Kind of confusedon how to even start?...
THANKS FOR ANY HELP!
Let triangle ABC have side lengths AB=13, AC=14, and BC=15.
There are two circles located inside angle BAC which are tangent to rays AB, AC, and segment BC.
Compute the distance between the centers of these two circles.
\(\begin{array}{|rcll|} \hline s &=& \dfrac{a+b+c}{2} \\ s &=& \dfrac{13+15+14}{2} \\ \mathbf{s} &=& \mathbf{ 21 } \\ \hline \end{array} \)
\(\begin{array}{|rcll|} \hline r &=& \sqrt{\dfrac{(s-a)(s-b)(s-c)}{s}} \\ &=& \sqrt{\dfrac{(21-13)(21-15)(21-14)}{21}} \\ &=& \sqrt{\dfrac{(8)(6)(7)}{21}} \\ &=& \sqrt{\dfrac{336}{21}} \\ &=& \sqrt{16} \\ \mathbf{r} &=& \mathbf{ 4 } \\ \hline \end{array}\)

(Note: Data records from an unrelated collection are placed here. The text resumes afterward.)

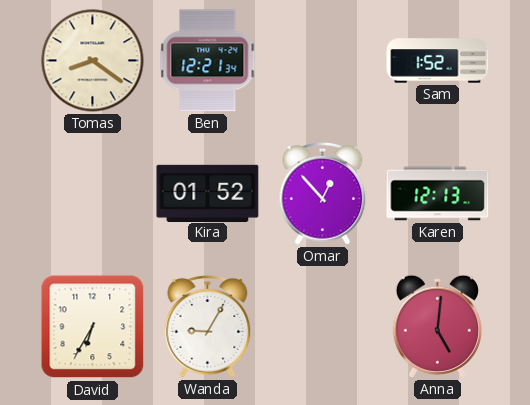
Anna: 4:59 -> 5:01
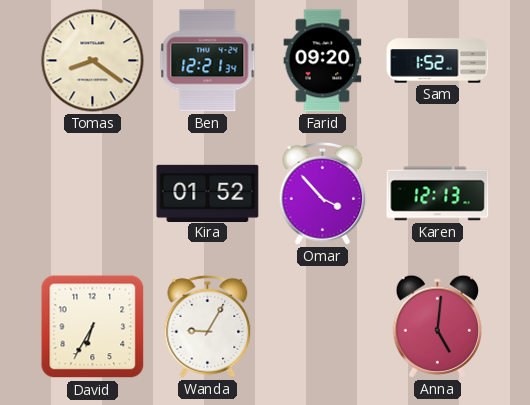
Farid: none -> 09:20
Omar: 12:53 -> 3:53
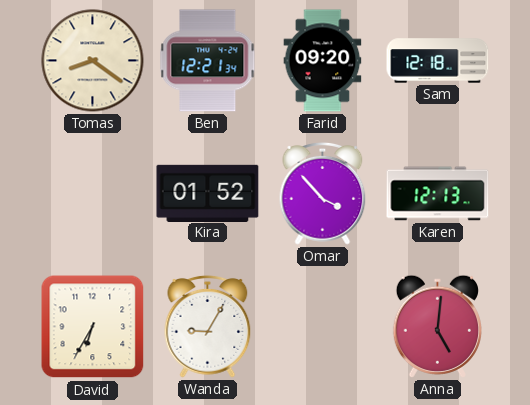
Sam: 1:52 -> 12:18
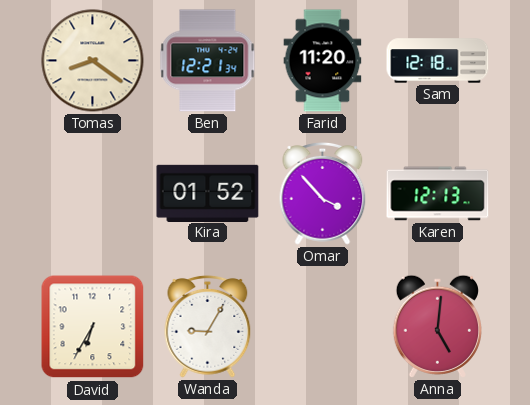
Farid: 09:20 -> 11:20
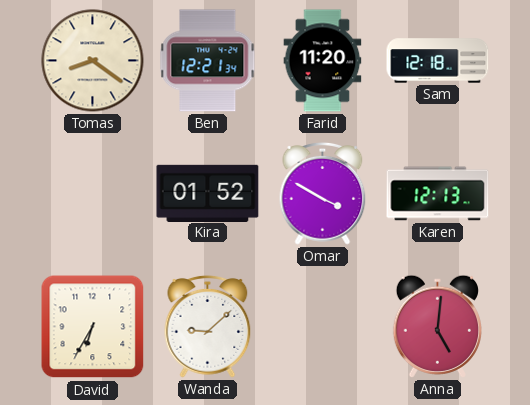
Omar: 3:53 -> 3:50
Wanda: 9:05 -> 9:08
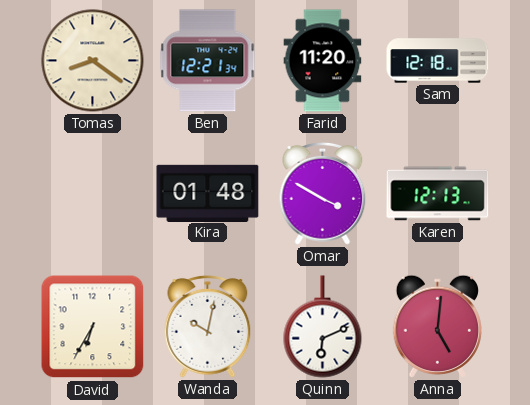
Kira: 01:52 -> 01:48
Wanda: 9:08 -> 10:02
Quinn: none -> 6:11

\(\begin{array}{|rcll|} \hline r_b &=& \sqrt{\dfrac{s(s-a)(s-c)}{s-b}} \\ &=& \sqrt{\dfrac{21(21-13)(21-14)}{21-15}} \\ &=& \sqrt{\dfrac{21(8)(7)}{6}} \\ &=& \sqrt{ 196 } \\ \mathbf{r_b} &=& \mathbf{ 14 } \\ \hline \end{array}\)
\(\mathbf{AU=\ ?}\)
\(\begin{array}{|rcll|} \hline AU &=& AV \\ AU+AV &=& (a+BU)+(c+CV) \\ &=& a+c+BU+CV \quad | \quad BU = BU',\ CV=CV' \\ &=& a+c+BU'+CV' \quad | \quad BU'+CV' = b \\ &=& a+c+ b \\ AU+ AV&=& 2s \quad | \quad AV = AU \\ 2AU &=& 2s \\ \mathbf{ AU } &=& \mathbf{ s } \\ \hline \end{array} \)

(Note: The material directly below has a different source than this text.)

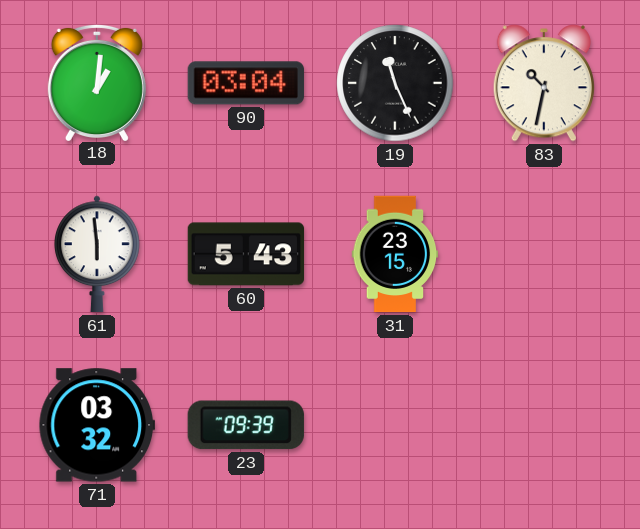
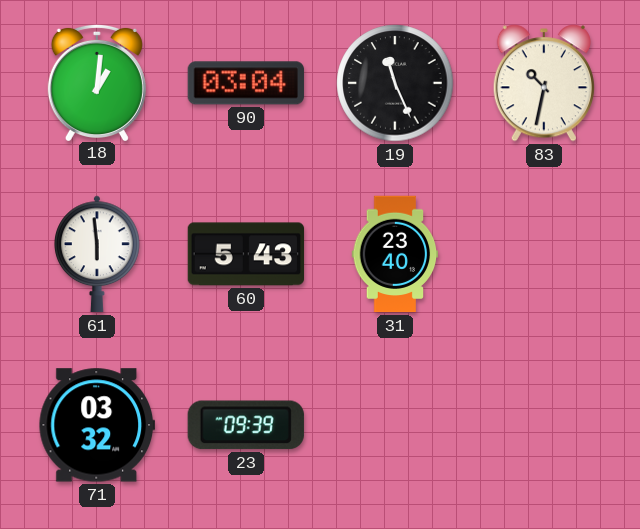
31: 23:15 -> 23:40
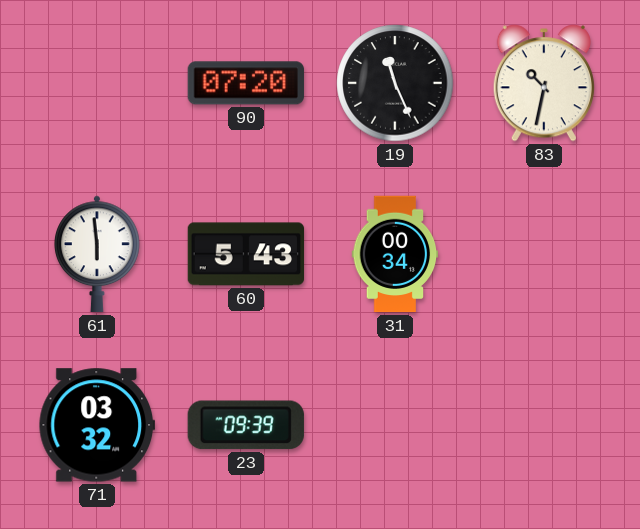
18: 1:01 -> none
90: 03:04 -> 07:20
31: 23:40 -> 00:34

\(\begin{array}{|rcll|} \hline x &=& \sqrt{\Big(s-(s-b)\Big)^2 + (r_b-r)^2 } \\ &=& \sqrt{b^2 + (14-4)^2 } \\ &=& \sqrt{15^2 + 10^2 } \\ &=& \sqrt{(3*5)^2 + (2*5)^2 } \\ &=& \sqrt{5^2*(3^2+2^2) } \\ &=& \sqrt{5^2*13 } \\ \mathbf{x } &=& \mathbf{ 5\sqrt{ 13 } } \\ x &\approx& 18 \\ \hline \end{array} \)

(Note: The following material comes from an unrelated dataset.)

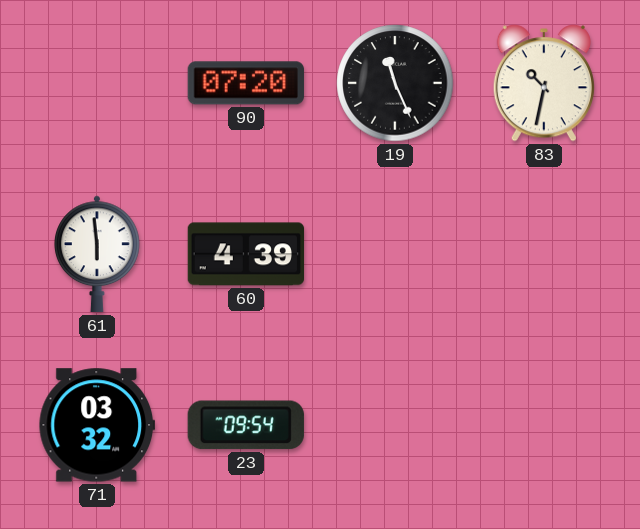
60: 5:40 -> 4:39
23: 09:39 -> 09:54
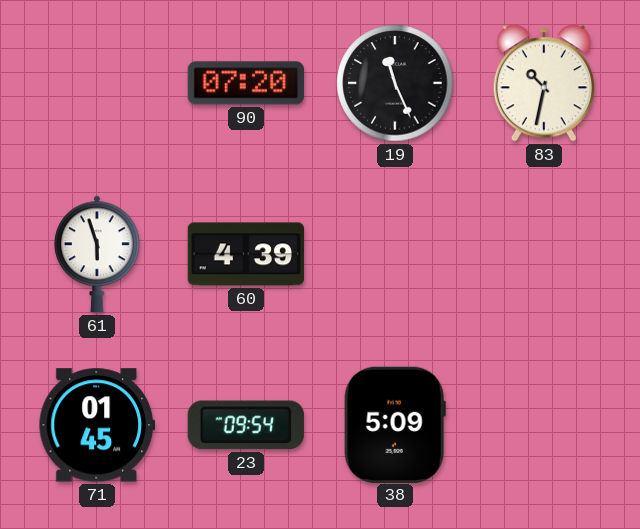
61: 5:59 -> 5:57
71: 03:32 -> 01:45
38: none -> 5:09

The distance between the centers of these two circles is \(\mathbf{\approx 18}\)
Strong work as always, Heureka......but after you found 'r' and 'rb' , why not just add them together to find the distance 'x' between the circle centers?